Between June and August 2012, 1,038 South Sudanese nationals who had entered Israel illegally and were living primarily in Arad, Beersheba, Eilat or Tel Aviv were airlifted to Juba. Those who volunteered to leave received a lump sum of about $1,000; others lost their jobs beginning in March, as their Israeli employers feared being penalized, and were subsequently arrested before being deported. Families were split up, women and children being detained at the Saharonim and Ketzi’ot centers, while men were sent to Givon.26 Following the deportation, an Israeli volunteer group organized the Come True project to provide a good education for a number of the children deported to South Sudan. Israeli donors support this project at a cost of about $1,200 a year per student, and the children are educated at six boarding schools in Uganda and Kenya, though the base of operations is at the Trinity School in Kampala. For a number of children, their earliest memories are of Israel, and they speak Hebrew; they hope to receive their higher education in Israel and return to South Sudan when peace is fully restored.27Despite the hardships for their parents, who are in still in South Sudan or in refugee camps in Uganda and Kenya, these children have developed a lasting affinity for Israel.
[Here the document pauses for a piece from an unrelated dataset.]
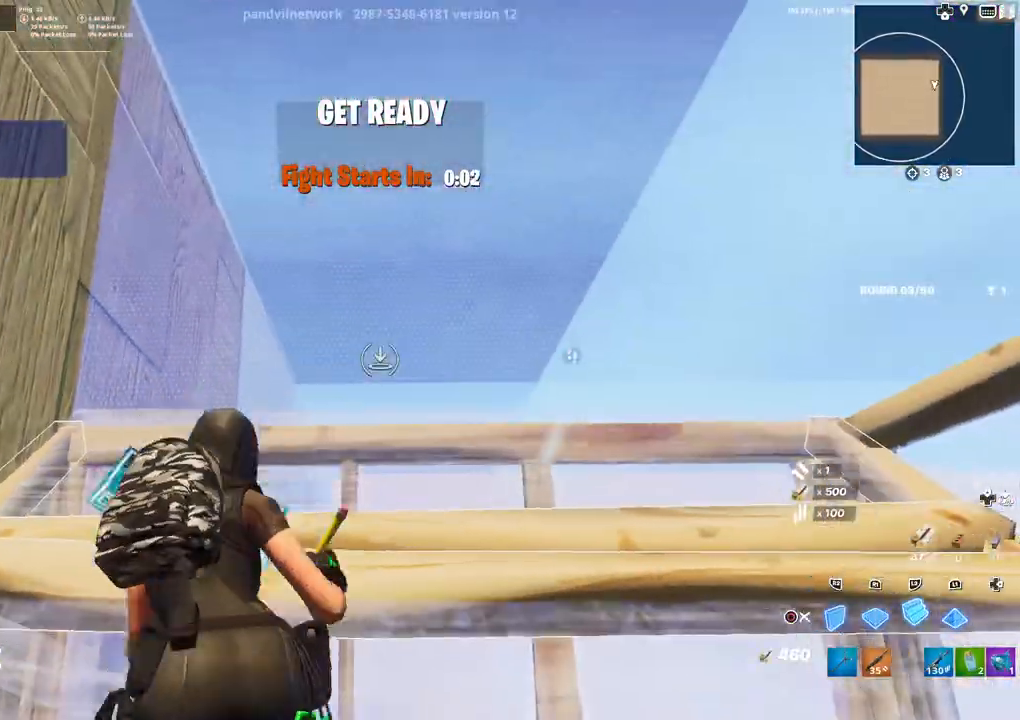
{"buttons": [], "left_stick": "left", "right_stick": "down-right", "events": [[133, "R2", "down"], [167, "right_stick", "up-right"], [233, "L3", "down"], [267, "right_stick", "right"], [367, "L3", "up"], [400, "right_stick", "down-right"], [467, "R2", "up"], [467, "left_stick", "left"]]}
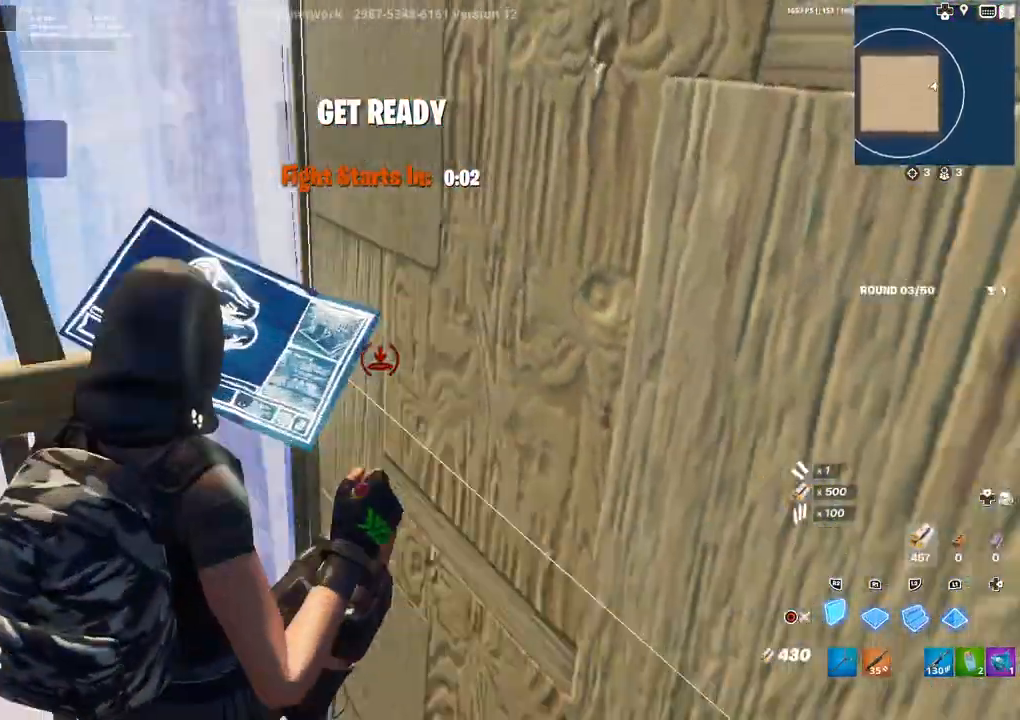
{"buttons": [], "left_stick": "right", "right_stick": "center", "events": [[17, "right_stick", "down-left"], [67, "R1", "down"], [100, "right_stick", "up-left"], [117, "left_stick", "center"], [200, "right_stick", "center"], [233, "L1", "down"], [300, "L1", "up"], [350, "CIRCLE", "down"], [350, "R1", "up"], [383, "left_stick", "right"], [417, "CIRCLE", "up"]]}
As for bilateral relations between the governments of Israel and South Sudan, in July 2012, the two countries signed their first official agreement for Israel to provide assistance in desalination, irrigation, and water transport and purification projects in South Sudan. Israel’s energy and water minister, Uzi Landau, noted in his comments to South Sudan’s water and irrigation minister, Akec Paul Mayom, “You are among friends. ... The lessons from the stories of our people are similar. We have experienced ... inhumanity. Our duty is to ensure that this does not happen again.” He suggested that, given South Sudan’s lack of oil refineries, it should ship its crude to Israel in the future.28 However, as South Sudan’s two pipelines to the outside world pass through Sudan to the Red Sea, and some of the oil fields lie in territory both countries claim — at the time of the water agreement there were military skirmishes in the area — such an arrangement would be impossible given Sudan’s adversarial posture towards Israel, unless an alternate pipeline was constructed.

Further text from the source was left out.